• Exercise instructions
Which lines of the records contain the word "round"? Show each of them.

#### Data for this task ####

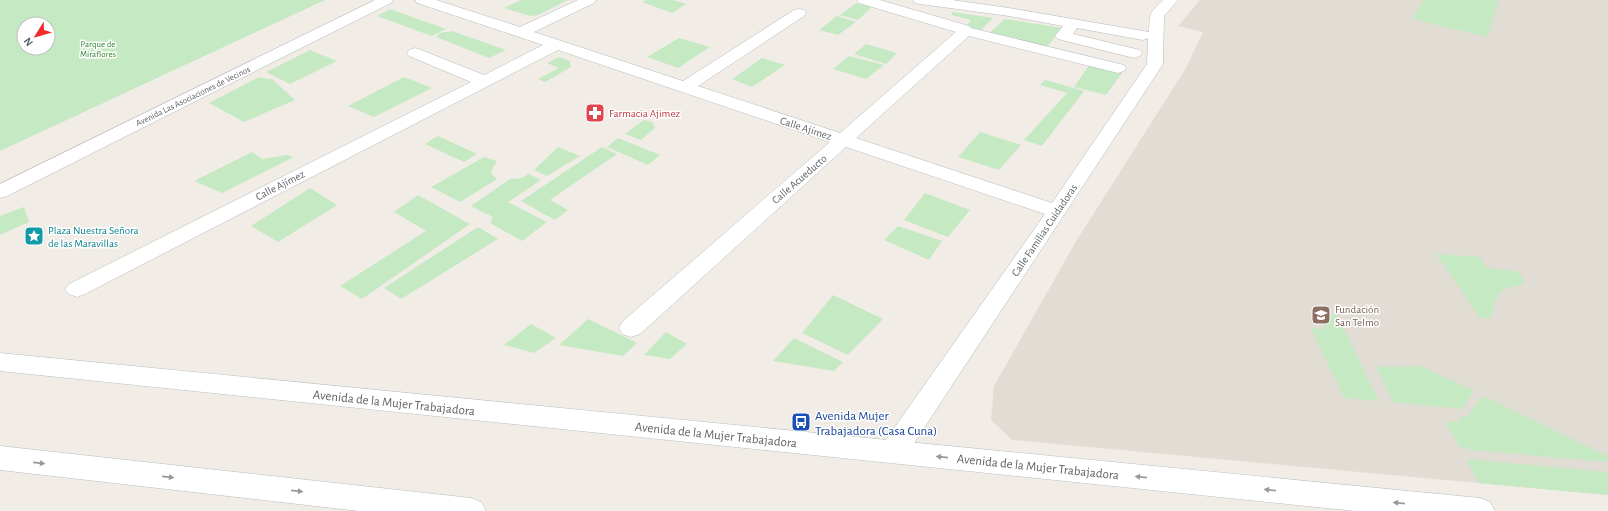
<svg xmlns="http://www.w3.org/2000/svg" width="1608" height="511" font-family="'Alegreya Sans',sans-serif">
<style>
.education{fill:#e1dcd4}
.green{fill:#c5e9c2;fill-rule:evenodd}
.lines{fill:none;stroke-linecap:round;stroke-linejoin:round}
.street-casing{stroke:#b7b9bd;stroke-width:1}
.secondary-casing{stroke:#b7bcc0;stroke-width:1}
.street{fill:#fff;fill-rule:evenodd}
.secondary{fill:#fff;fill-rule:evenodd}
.oneway{fill:#969a9c}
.labels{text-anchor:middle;stroke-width:3;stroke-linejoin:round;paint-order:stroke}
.far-park-label{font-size:9px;fill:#338430;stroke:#fff}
.far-street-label{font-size:9px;fill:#5e6367;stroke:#fff}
.health-label{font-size:11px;fill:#be3a42;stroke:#fff;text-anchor:start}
.street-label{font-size:11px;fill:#5e6367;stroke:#fff}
.culture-label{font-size:11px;fill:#0d838f;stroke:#fff;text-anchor:start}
.education-label{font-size:11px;fill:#785e54;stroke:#fff;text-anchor:start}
.near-street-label{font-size:13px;fill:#5e6367;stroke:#fff}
.near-transit-label{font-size:13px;fill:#164399;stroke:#fff;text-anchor:start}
</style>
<rect width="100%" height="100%" fill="#f1ede6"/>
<path class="education" d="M1200,0H1608V495L1012,440L991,420L994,386L1075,243L1186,68L1203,32L1178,26Z"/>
<path class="green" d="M0,0H325L0,151ZM24,24H48V48H24Z
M521,0H568L538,15L530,16L504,8Z
M646,0H673L686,4L672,13L642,2Z
M1423,0H1499L1487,37L1413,19Z
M856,3L872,7L858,20L840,15Z
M390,9L446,29L432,36L377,16Z
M952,12L993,18L979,32L964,29L971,20L952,15Z
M837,16L856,22L838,35L819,30Z
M1005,19L1063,28L1044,50L986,36Z
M452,31L506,50L489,58L436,37L440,33Z
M679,38L710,47L678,68L647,57Z
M866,44L897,53L886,64L854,54Z
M310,50L337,61L290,84L266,72Z
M849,56L884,65L866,79L833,69Z
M559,57L570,61L571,67L545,82L538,79L559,68L547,63Z
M762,58L785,65L752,87L732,79Z
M1092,61L1125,69L1106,95L1074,87Z
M259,77L268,79H272L295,100L244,122L209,103Z
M404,77L432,88L374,117L348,106Z
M1045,80L1084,91L1042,146L1024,140L1067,93L1040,85Z
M644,120L652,122L655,128L641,140L625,134Z
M980,132L1021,145L999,170L958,157Z
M438,136L477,154L464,162L425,144Z
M618,138L660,155L648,165L607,147Z
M558,147L580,156L547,176L534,170Z
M602,147L617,154L550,200L568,210L555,220L521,201Z
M252,152L262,159L288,155L294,157L222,193L194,181Z
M484,157L497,161L493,167L491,173L497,179L460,202L431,187Z
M529,174L541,180L508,202L547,222L522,241L490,223L493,217L471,206L510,179L521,178Z
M310,188L337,205L278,242L251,226Z
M925,193L970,210L948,237L904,220Z
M418,195L470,224L362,299L340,286L426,231L394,212Z
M24,207L29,222L0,235V216Z
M898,226L942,241L929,260L884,240Z
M478,227L498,239L401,299L384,288Z
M1436,254L1479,257L1487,268L1517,271L1524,279V282C1519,288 1510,286 1503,290C1494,297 1494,310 1490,319L1480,318Z
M833,295L883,319L848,355L802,333Z
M1318,314L1337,315L1379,401L1344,398L1311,328L1325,329Z
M588,319L637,343L623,356L559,345Z
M531,324L556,338L534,353L504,345Z
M666,332L687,344L670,359L644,355Z
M794,338L843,362L834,371L773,361Z
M1421,366L1474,391L1462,409L1393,402L1376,367Z
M1483,396L1608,456V462L1470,450L1469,448L1459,447L1445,421L1460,422L1458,417H1467Z
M1466,459L1608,472V495L1479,483Z"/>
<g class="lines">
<defs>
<path id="street" d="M375,0H393L391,3L7,196L0,198V184Z
M415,0H436L520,27L578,0H596L594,3L534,32L683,81L794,10L799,9L804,10L806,13L804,16L698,86L840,133L956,32L859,3L857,0H880L969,26L971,28L1124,65L1126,68L1124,71L1118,73L969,36L856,138L1052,203L1147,64L1148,38L1143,40L1077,28L1073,34L1140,50L1142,53L1140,56L1134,58L1058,39L1055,36L1063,26L1009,16L920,4L915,3L913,0H952L1009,8L1149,32C1150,12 1149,14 1163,0H1178L1164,16L1163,64L903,460L893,463L883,460L879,452L883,444L1045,214L846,147L640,334L631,337L622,334L619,328L622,322L830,142L558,50L85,294L77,297L69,294L65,289L69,284L471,82L409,56L407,53L409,50L415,48L421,50L484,75L543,45L417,3Z"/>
<path id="secondary" d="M0,353L1480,498L1490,502L1495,511H1355L0,371Z
M0,446L471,498L481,502L486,511H359L0,470Z"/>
</defs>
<use href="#street" class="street-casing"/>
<use href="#secondary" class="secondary-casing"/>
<use href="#street" class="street"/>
<use href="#secondary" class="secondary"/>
</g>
<defs><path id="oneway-solid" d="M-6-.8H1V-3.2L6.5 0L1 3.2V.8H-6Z"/></defs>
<g class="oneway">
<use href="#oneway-solid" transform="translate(942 457) rotate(-174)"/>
<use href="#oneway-solid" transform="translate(39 463) rotate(6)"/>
<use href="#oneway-solid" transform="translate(168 477) rotate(6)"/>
<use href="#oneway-solid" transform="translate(1141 477) rotate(-174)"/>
<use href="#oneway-solid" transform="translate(1270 490) rotate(-174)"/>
<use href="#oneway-solid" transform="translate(297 491) rotate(6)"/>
<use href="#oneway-solid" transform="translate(1399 503) rotate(-174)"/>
</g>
<defs>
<symbol id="pharmacy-square" viewBox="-11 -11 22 22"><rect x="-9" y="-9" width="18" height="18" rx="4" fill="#e0444e" stroke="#fff"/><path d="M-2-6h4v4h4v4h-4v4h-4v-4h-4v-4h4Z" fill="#fff"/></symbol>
<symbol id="sight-square" viewBox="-11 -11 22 22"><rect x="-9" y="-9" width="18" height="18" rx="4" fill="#0f9aa8" stroke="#fff"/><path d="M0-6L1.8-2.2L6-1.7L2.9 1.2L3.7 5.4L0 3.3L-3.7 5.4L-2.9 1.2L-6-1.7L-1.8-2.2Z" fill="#fff"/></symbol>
<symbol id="university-square" viewBox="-11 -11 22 22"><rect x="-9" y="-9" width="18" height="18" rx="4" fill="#8d6e63" stroke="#fff"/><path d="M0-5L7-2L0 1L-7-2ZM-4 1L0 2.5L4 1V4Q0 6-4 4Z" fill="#fff"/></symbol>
<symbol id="bus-square" viewBox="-11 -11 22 22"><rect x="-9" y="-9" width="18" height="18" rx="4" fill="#1a4fb4" stroke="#fff"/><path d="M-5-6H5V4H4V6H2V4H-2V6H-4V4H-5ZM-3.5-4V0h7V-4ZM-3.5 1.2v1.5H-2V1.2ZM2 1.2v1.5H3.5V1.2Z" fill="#fff"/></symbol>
</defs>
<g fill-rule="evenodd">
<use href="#pharmacy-square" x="584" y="102" width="22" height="22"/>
<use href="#sight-square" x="23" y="225" width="22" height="22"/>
<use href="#university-square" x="1310" y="304" width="22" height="22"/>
<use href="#bus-square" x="790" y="411" width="22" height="22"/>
</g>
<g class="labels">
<g class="far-park-label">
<text x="98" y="47">Parque de<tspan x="98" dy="10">Miraflores</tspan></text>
</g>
<g class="far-street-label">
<text transform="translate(193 96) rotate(-26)" y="3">Avenida Las Asociaciones de Vecinos</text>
</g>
<g class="health-label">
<text x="609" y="117">Farmacia Ajimez</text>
</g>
<g class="street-label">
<text transform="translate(806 128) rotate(18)" y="4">Calle Ajímez</text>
<text transform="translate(799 179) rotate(-41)" y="4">Calle Acueducto</text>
<text transform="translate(280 185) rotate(-27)" y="4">Calle Ajímez</text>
<text transform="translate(1044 230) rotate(-56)" y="4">Calle Familias Cuidadoras</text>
</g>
<g class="culture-label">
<text x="48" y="234">Plaza Nuestra Señora<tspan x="48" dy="13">de las Maravillas</tspan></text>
</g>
<g class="education-label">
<text x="1335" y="313">Fundación<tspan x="1335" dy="13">San Telmo</tspan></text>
</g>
<g class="near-street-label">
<text transform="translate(394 402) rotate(6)" y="5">Avenida de la Mujer Trabajadora</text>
<text transform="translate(716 434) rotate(6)" y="5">Avenida de la Mujer Trabajadora</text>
<text transform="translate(1038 466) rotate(6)" y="5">Avenida de la Mujer Trabajadora</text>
</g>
<g class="near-transit-label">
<text x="815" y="420">Avenida Mujer<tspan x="815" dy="15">Trabajadora (Casa Cuna)</tspan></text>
</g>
</g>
<g transform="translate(36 36) rotate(233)"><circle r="19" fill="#ffffff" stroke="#bfc1c2"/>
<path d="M0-3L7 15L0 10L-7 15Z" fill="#f32a2d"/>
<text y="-6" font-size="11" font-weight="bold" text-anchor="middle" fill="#5e6367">N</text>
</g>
</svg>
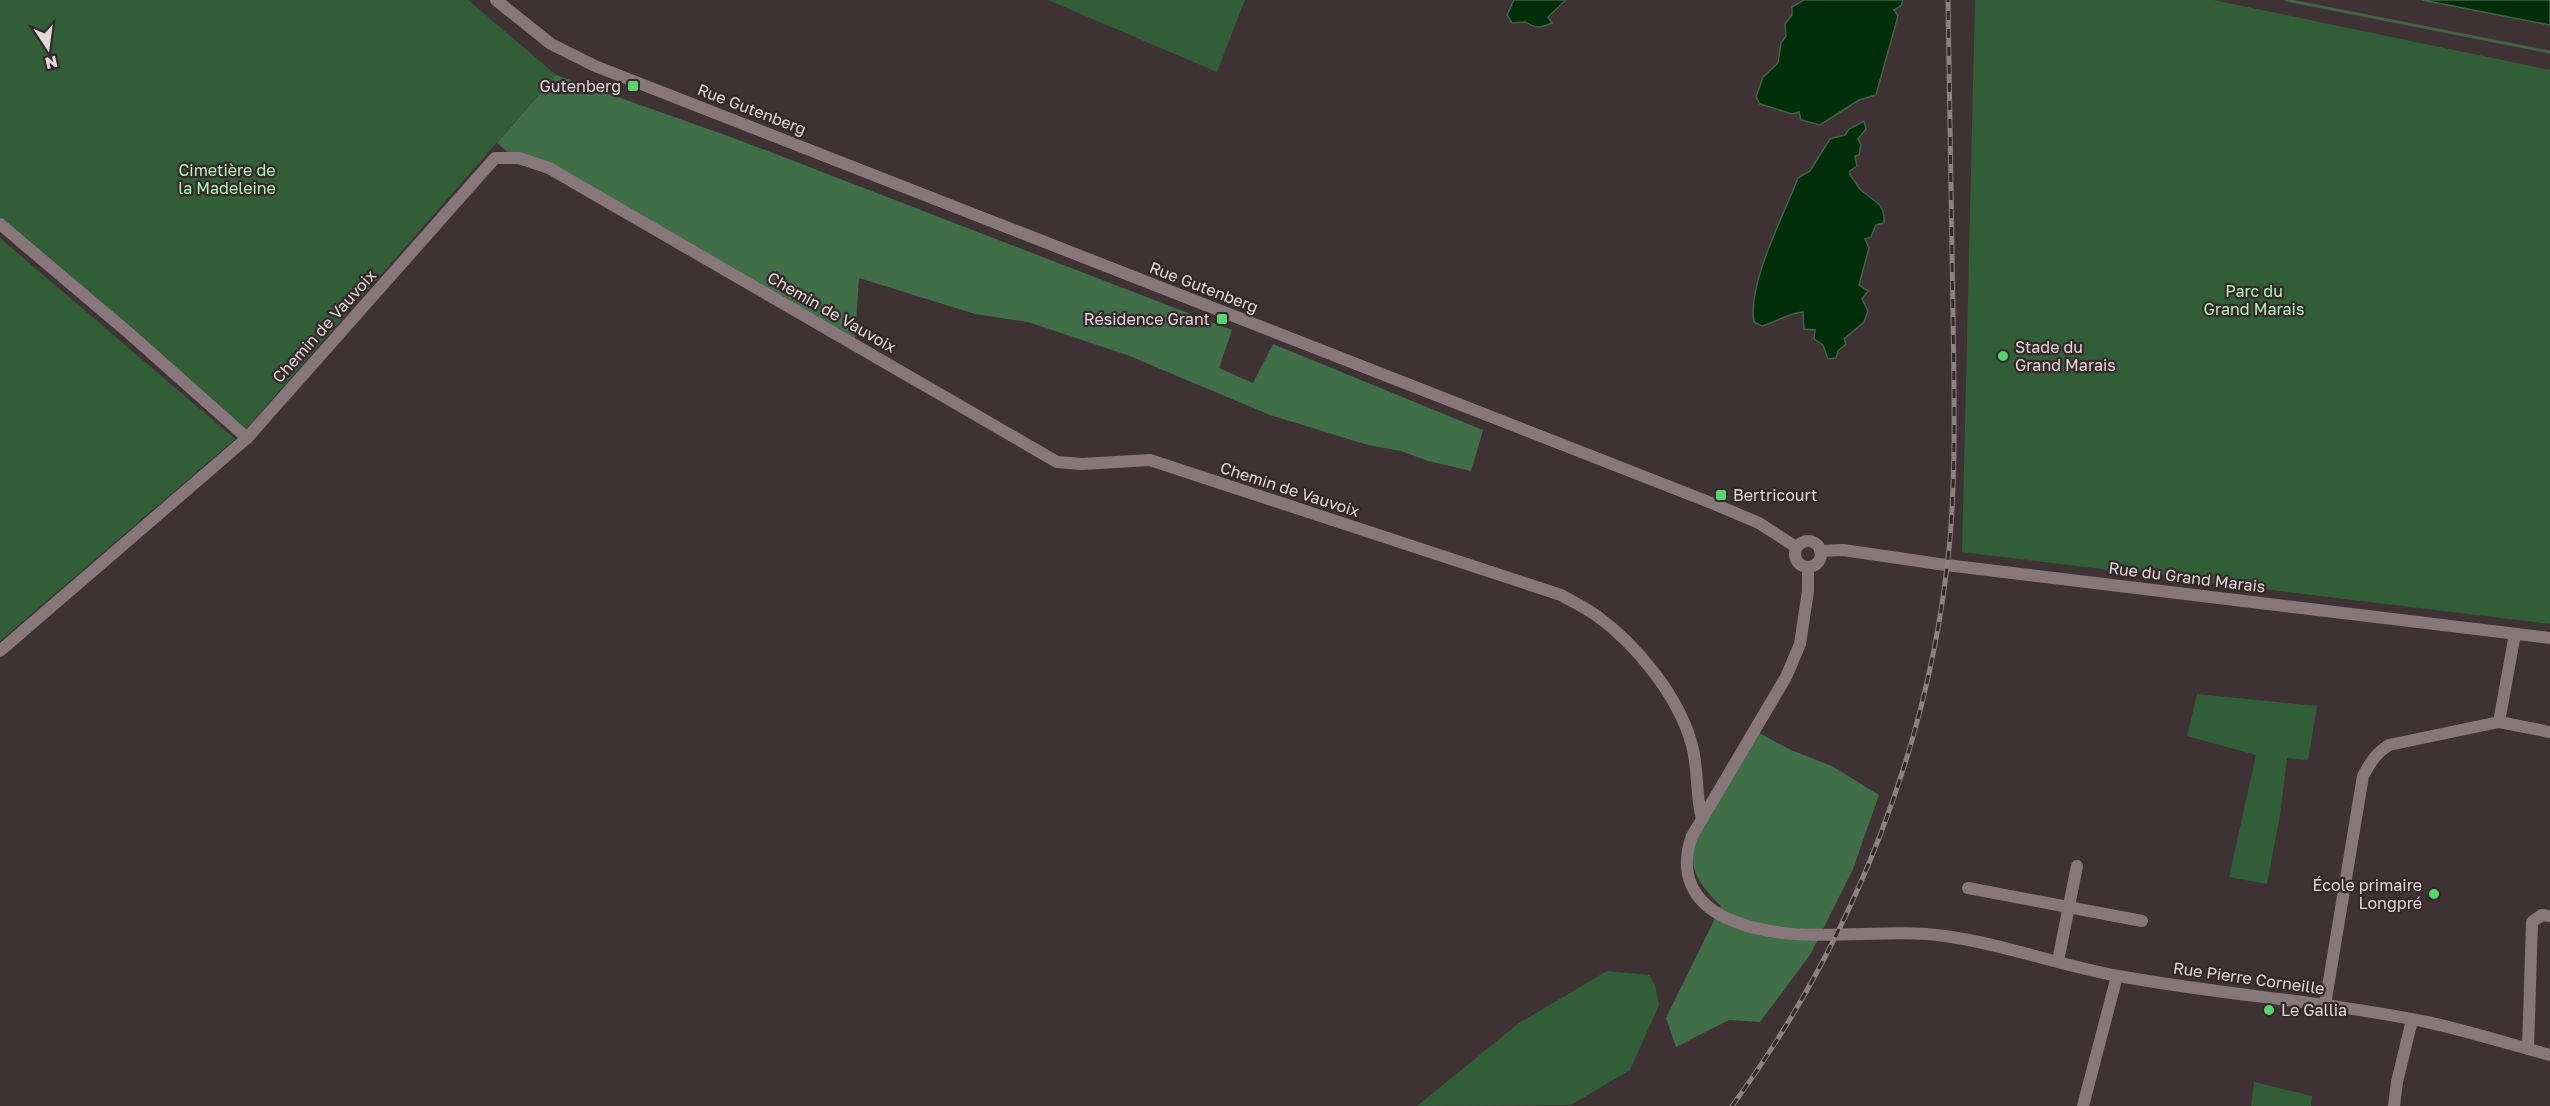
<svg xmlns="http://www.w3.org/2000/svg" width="2550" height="1106" font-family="'Golos Text',sans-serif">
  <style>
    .green { fill: #315e37 }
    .forest { fill: #406e46 }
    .water { fill: #002f0a; stroke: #446248; stroke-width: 1.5 }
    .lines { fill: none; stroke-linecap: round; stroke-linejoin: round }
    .stream { stroke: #446248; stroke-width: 3 }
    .minor { stroke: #87777a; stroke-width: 12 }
    .rail-casing { stroke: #8c8183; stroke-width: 5 }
    .rail { stroke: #35282b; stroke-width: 3; stroke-dasharray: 9; stroke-linecap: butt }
    .poi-dot { fill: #58d56f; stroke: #35282b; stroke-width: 2 }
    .labels { text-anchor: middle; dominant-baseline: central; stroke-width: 4.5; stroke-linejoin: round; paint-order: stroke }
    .poi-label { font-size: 16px; fill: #e1d8da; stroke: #35282b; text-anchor: end }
    .street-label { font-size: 16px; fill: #e1d8da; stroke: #35282b }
    .park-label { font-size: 16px; fill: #b0f7b8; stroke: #35282b }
  </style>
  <rect width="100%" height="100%" fill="#3f3235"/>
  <g class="green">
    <polygon points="0,0 468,0 556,75 245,430 0,220"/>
    <polygon points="1048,0 1245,0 1217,72"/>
    <polygon points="1975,0 2214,0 2550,70 2550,624 1962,552"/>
    <polygon points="0,238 235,439 0,641"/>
    <polygon points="2197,694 2317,706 2308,760 2287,758 2280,815 2267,884 2229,877 2256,755 2187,736"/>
    <polygon points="1607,971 1649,975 1655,985 1659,1005 1630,1070 1571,1105 1417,1106 1519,1023"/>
    <polygon points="2254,1082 2312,1096 2311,1106 2251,1106"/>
  </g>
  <g class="forest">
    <polygon points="556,75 739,140 1232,330 1219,368 1253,383 1273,344 1483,430 1471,471 1428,461 1401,451 1368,445 1270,415 1127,355 1028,322 975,314 859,278 855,338 510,154 497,143"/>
    <path d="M 1759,733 L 1791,750 L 1832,766 L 1879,795 L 1853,869 L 1810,955 L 1760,1022 L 1729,1020 L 1676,1047 L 1666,1018 L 1721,906 C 1706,891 1693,878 1692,855 C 1690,834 1745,756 1759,733 Z"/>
  </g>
  <g class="water">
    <path d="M 1514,0 L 1566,0 L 1548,17 L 1552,23 C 1540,28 1536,29 1526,22 L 1512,23 L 1507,15 Z"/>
    <polygon points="1804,0 1903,0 1901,6 1894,10 1898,16 1876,95 1859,100 1820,125 1801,120 1799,112 1792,114 1760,104 1756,97 1763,77 1778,63 1781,43 1786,36 1785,24 1792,15 1792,7"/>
    <polygon points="2422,0 2550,0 2550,25"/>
    <path d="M 1864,121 L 1866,129 L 1858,139 L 1861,144 L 1859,155 L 1855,156 L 1857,166 L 1850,171 L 1850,175 C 1855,180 1857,187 1862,191 C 1875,202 1885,203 1884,223 L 1876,225 L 1871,237 L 1865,239 L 1869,248 L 1859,285 L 1868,291 L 1862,299 L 1868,311 L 1864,322 L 1844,339 L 1846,344 L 1838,351 L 1836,358 L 1828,359 L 1823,345 L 1814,339 L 1815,330 L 1804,329 L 1803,312 C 1788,313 1777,322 1762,326 L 1754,322 C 1747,284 1784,215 1798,178 L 1810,171 L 1830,139 L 1845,135 L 1849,129 Z"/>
  </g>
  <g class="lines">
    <polyline class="stream" points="2286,0 2550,52"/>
    <g class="minor">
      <polyline points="496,0 551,44 595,66 1714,504 1759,523 1796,547"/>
      <polyline points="0,224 130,334 247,438"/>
      <circle cx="1808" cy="554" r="13"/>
      <polyline points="1820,551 1843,550 1946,565 2550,638"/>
      <path d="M 1808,567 L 1808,591 L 1800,644 L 1786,677 L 1692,836 C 1679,872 1691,901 1726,918 C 1794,949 1874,926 1945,936 C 2004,944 2061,966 2119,976 C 2221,995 2325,1001 2427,1022 C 2468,1031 2509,1044 2550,1055"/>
      <polyline points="2515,634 2499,722 2550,732"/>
      <path d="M 0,651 L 247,438 L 495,158 L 519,158 L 549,168 L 1057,462 L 1082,464 L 1150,460 L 1561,595 C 1573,602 1586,608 1597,616 C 1636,644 1678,696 1691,742 C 1699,767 1695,794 1702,819"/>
      <polyline points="1968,888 2142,921"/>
      <polyline points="2058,961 2077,866"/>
      <path d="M 2325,1005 L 2363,776 C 2370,763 2376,753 2389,745 L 2499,722"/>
      <polyline points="2528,1049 2532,922 2542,915 2550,916"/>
      <polyline points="2083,1106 2117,976"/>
      <polyline points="2394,1106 2397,1082 2412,1020"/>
    </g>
    <g class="rail-casing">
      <path id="rail" d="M 1732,1106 C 1853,941 1931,744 1950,539 C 1956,464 1954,389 1953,313 C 1951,209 1950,104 1948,0"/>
    </g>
    <use href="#rail" class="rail"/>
  </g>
  <g class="poi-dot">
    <rect x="627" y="80" width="12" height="12" rx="3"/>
    <rect x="1216" y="313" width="12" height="12" rx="3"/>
    <circle cx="2003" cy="356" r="6"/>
    <rect x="1715" y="489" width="12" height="12" rx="3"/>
    <circle cx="2434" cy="894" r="6"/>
    <circle cx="2269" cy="1010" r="6"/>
  </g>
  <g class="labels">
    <g class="poi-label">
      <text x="621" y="86">Gutenberg</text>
      <text x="1210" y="319">Résidence Grant</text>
      <text x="2015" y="347" text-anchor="start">Stade du<tspan x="2015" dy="18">Grand Marais</tspan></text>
      <text x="1733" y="495" text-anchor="start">Bertricourt</text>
      <text x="2422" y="885">École primaire<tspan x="2422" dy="18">Longpré</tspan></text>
      <text x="2281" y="1010" text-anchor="start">Le Gallia</text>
    </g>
    <g class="street-label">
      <text transform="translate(752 109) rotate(21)">Rue Gutenberg</text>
      <text transform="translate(1204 287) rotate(21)">Rue Gutenberg</text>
      <text transform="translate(832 312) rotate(30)">Chemin de Vauvoix</text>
      <text transform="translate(324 326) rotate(-48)">Chemin de Vauvoix</text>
      <text transform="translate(1290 489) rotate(18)">Chemin de Vauvoix</text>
      <text transform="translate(2187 577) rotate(7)">Rue du Grand Marais</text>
      <text transform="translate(2249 978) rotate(8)">Rue Pierre Corneille</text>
    </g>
    <g class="park-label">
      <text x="227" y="170">Cimetière de<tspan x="227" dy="18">la Madeleine</tspan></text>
      <text x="2254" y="291">Parc du<tspan x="2254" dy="18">Grand Marais</tspan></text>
    </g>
  </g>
  <g transform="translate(48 48) rotate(167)" stroke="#35282b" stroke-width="4.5" paint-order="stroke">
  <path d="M0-4.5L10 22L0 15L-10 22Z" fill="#e1d8da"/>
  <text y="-9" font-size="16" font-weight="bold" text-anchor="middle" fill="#e1d8da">N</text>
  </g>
</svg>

####

• Output for this exercise
.lines{fill:none;stroke-linecap:round;stroke-linejoin:round}
.labels{text-anchor:middle;stroke-width:3;stroke-linejoin:round;paint-order:stroke}
    .lines { fill: none; stroke-linecap: round; stroke-linejoin: round }
    .labels { text-anchor: middle; dominant-baseline: central; stroke-width: 4.5; stroke-linejoin: round; paint-order: stroke }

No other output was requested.